Ralph Brandi - Re: Thursday, January 15, 2003  blueArrow
1/17/2003; 2:20:04 AM (reads: 901, responses: 0)
Tom had good reason to hate the 800; his first sample was a piece of krep. They had serious quality control problems with the first few batches. But the underlying platform is solid; it's a cost-reduced Drake SW-8. Now that they've got the bugs out, it's a solid radio. Very solid. :-)

As for the 2010, it is indeed gone. Universal Radio in Ohio was the last source for it, and they just cancelled over a hundred orders this week because Sony didn't come through. Sony had originally promised to continue producing the radio until the end of March, but changed their minds.

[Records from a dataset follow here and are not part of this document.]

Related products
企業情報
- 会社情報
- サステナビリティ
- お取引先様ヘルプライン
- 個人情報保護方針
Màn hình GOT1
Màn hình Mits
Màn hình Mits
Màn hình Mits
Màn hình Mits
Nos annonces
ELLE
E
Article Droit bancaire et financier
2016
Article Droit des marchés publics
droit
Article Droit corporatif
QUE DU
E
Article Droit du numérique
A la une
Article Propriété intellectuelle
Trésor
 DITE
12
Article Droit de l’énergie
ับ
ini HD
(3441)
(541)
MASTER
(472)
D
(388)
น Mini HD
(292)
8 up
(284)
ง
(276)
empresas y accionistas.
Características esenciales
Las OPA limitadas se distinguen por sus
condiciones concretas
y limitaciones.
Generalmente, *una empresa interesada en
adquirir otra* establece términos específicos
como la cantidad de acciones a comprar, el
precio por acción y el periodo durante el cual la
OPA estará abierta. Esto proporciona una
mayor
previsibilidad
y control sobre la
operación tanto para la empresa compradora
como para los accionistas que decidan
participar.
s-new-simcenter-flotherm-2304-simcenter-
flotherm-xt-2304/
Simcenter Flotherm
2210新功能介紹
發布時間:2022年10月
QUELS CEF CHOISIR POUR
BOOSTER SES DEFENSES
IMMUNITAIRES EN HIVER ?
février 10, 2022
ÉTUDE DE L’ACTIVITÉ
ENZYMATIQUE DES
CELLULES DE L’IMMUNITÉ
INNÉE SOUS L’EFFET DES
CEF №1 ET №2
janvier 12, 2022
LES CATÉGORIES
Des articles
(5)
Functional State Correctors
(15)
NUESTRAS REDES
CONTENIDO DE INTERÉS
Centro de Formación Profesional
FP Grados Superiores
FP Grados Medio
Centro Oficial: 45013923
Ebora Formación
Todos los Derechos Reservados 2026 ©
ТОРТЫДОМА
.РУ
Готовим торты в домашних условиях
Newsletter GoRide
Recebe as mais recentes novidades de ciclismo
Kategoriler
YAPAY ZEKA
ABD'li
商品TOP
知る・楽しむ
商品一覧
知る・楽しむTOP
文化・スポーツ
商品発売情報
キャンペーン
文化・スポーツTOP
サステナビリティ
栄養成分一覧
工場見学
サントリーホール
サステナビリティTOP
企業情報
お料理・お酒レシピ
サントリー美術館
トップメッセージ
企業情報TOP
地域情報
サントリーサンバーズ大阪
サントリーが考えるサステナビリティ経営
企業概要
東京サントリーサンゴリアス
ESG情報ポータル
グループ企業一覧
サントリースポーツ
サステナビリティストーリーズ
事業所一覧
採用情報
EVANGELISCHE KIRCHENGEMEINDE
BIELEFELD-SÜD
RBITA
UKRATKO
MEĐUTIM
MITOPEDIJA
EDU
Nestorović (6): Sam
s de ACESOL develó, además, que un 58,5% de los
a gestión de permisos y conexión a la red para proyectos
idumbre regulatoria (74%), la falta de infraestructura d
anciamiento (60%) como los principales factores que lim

I bought a 2010 from Universal about two years ago to replace my original 2010, which bought the farm from overuse and a couple of close encounters of the Pepsi kind. It's truly a remarkable radio, and it's amazing that Sony kept it in its catalog for 17 years. I can't think of too many consumer electronics products with that kind of longetivity.